Forbidden City. Forbidden Words. What's on China's 'Banned' List?
The tragic events of June 4, 1989 in Tiananmen Square will unlikely be forgotten by the West. In China, it’s a completely different story, and one that provides a lesson for anyone looking to travel to China for business or pleasure.
More than discussing Taiwan, and much more than Tibet, the topic of ‘Tiananmen’ is an absolute no-go for visitors to our northerly neighbour. Such is the complete clampdown on any details surrounding the events that even if you local hosts are aware of the happenings of 26 years ago, they’re very unlikely to comment (or even acknowledge) them.
Rather, for the average Chinese person, Tiananmen Square is a place of pilgrimage where loyal citizens can visit the embalmed corpse of Chairman Mao and wander through the Forbidden City – locate adjacent to the giant plaza.
The International Business Times has an interesting story on the latest words to be censored by the Chinese Government on the occasion of the massacre’s anniversary.

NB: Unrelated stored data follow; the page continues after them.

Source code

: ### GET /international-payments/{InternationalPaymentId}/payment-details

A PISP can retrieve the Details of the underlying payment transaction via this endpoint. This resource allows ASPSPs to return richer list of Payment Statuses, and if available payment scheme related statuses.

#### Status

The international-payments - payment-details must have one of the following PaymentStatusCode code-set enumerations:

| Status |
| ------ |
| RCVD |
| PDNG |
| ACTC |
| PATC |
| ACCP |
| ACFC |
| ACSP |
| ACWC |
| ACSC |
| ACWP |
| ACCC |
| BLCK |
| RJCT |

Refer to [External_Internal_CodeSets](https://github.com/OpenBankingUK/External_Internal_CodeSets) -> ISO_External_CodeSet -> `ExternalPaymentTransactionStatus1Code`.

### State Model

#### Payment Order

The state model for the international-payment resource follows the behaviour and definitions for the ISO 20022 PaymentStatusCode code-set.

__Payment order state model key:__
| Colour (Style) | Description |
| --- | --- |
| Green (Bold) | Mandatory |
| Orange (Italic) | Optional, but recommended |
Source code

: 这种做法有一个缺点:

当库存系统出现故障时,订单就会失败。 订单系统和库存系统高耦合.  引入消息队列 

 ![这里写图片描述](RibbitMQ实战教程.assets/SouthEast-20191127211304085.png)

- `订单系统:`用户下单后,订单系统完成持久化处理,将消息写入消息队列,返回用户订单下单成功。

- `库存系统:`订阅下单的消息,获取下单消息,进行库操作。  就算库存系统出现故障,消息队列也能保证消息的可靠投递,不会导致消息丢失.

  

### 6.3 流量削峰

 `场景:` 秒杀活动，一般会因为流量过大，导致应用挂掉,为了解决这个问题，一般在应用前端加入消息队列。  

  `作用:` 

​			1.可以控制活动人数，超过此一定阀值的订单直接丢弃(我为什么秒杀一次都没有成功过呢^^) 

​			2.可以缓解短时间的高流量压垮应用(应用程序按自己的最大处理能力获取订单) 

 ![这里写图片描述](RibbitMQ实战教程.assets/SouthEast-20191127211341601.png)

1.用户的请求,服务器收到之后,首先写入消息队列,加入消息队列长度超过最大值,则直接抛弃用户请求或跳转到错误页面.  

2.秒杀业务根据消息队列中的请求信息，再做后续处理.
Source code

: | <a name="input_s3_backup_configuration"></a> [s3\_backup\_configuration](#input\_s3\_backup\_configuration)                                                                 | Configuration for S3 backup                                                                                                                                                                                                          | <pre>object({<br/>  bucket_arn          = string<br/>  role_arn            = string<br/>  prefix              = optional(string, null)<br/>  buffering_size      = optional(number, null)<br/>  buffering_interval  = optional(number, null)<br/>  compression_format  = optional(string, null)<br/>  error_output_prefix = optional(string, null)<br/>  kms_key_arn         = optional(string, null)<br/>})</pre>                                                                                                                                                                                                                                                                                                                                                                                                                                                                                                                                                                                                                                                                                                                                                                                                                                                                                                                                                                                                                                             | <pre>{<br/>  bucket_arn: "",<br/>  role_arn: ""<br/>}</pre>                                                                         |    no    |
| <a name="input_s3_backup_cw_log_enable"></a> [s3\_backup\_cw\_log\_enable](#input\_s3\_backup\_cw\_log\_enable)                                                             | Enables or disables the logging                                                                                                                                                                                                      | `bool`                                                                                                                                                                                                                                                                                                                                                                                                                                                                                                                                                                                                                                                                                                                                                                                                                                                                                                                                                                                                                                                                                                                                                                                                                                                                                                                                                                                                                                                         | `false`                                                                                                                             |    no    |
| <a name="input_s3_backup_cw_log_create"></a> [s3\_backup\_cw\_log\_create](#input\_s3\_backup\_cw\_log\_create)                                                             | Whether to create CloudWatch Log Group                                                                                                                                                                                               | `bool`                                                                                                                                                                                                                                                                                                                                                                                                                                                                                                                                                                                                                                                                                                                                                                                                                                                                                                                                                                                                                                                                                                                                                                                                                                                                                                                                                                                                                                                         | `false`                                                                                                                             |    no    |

By collecting results of denied word searches in Weibo (the Facebook/Twitter equivalent) it’s not difficult to see the heavy hand of government across Chinese social media.
The list, developed by the crowdsourcing project China Digital Times (CDT), offers a revealing insight into what is deemed innapropriate by the good burghers of Berijing. CDT, coordinated by Xiao Qiang, adjunct professor at the University of California at Berkeley, gives us a peek behind the Great Firewall to see what is not only provocative in regard to Tiananmen, but in broader Chinese culture as well.
Organised chronologically, you can track various uprisings and items of dissent: ‘Umbrella opening’ (Hong Kong protests), ‘Tiger Ai’ (the dissident artist, Ai Weiwei) and, this week, ‘26 years’.
Unsearchable words: This screenshot from the Weibo search engine returned a message that reads, "According to the relevant laws, regulations and policies, the search results of 'tiananmen' cannot be displayed." (IBT)
While we (appropriately) debate metadata laws in Australia, this list provides a reminder of just how far Government can reach in the digital environment. In the day-to-day context, It might go a long way to understanding the language and nuance of discussions with Chinese friends and business partners.